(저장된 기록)
================

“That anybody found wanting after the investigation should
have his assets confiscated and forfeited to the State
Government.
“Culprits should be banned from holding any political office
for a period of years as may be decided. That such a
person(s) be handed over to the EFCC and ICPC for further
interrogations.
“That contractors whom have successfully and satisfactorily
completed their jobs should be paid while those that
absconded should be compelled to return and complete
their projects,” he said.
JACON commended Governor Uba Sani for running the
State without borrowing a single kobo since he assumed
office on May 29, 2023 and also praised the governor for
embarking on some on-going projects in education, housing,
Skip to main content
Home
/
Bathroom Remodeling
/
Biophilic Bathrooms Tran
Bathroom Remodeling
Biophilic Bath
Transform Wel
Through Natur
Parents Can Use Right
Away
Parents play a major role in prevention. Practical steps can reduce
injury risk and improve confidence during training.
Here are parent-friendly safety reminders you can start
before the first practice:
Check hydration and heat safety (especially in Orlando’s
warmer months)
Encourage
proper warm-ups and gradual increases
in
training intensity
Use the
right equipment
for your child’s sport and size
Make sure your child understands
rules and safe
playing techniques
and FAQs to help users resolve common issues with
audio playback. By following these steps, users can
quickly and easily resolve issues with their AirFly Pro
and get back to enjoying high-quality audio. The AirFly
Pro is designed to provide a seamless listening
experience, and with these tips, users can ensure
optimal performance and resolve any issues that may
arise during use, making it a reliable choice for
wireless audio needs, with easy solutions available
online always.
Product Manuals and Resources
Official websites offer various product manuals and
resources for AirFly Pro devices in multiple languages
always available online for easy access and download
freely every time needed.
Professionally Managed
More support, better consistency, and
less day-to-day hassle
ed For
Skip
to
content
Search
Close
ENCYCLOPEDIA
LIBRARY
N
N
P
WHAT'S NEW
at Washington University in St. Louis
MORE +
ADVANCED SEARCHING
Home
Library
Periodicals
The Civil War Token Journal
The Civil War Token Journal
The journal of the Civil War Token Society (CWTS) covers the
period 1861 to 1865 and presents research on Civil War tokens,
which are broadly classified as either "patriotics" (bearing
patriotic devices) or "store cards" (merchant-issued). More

================

▸ **과제**
위 항목에서 "have" 문자열을 포함한 줄을 모두 찾아 원문 그대로 반환하라.

▸ **과제 답변**
have his assets confiscated and forfeited to the State
“That contractors whom have successfully and satisfactorily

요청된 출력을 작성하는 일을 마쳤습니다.